## Assignment
Among the entries below, copy only the span from the line containing "Sobre a Auchan" through the line containing "Más noticias". Do so exactly, and skip the pictures.

## Data to examine
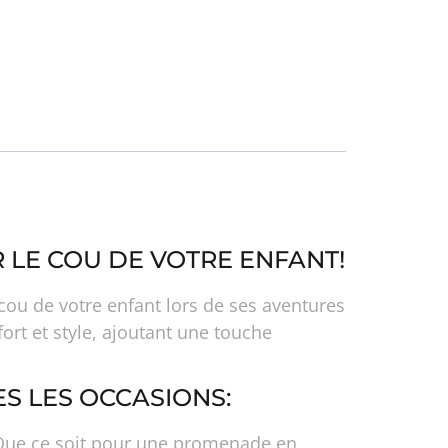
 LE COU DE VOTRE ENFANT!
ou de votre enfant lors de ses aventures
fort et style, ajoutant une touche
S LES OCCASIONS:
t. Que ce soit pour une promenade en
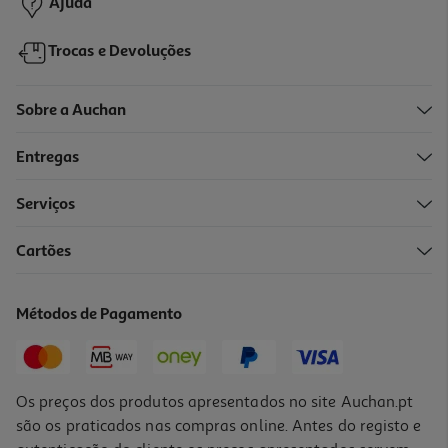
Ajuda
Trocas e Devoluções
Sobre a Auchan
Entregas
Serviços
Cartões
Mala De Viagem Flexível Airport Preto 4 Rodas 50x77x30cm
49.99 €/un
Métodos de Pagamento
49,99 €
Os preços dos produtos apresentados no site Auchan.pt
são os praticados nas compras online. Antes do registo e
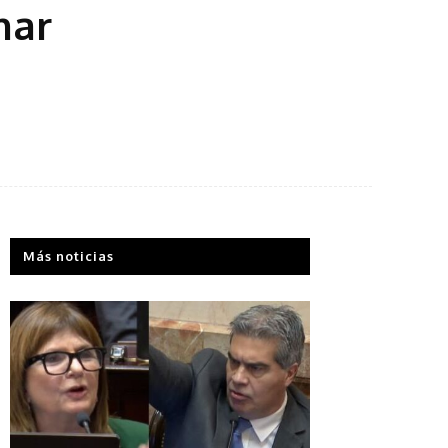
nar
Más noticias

--

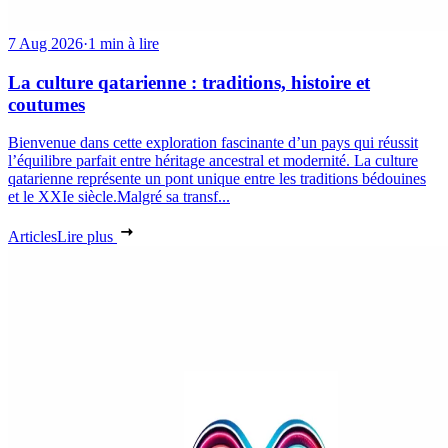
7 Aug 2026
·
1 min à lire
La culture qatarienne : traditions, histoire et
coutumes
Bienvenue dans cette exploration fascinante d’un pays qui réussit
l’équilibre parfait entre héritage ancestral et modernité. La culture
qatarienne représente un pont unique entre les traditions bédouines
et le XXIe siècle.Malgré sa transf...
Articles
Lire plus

---

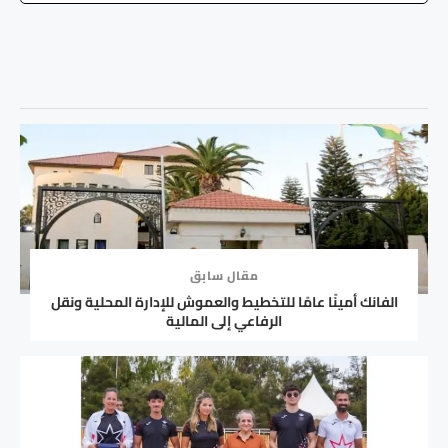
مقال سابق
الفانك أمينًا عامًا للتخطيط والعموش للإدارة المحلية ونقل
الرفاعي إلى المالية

## Task answer
Sobre a Auchan
Entregas
Serviços
Cartões
Mala De Viagem Flexível Airport Preto 4 Rodas 50x77x30cm
49.99 €/un
Métodos de Pagamento
49,99 €
Os preços dos produtos apresentados no site Auchan.pt
são os praticados nas compras online. Antes do registo e
nar
Más noticias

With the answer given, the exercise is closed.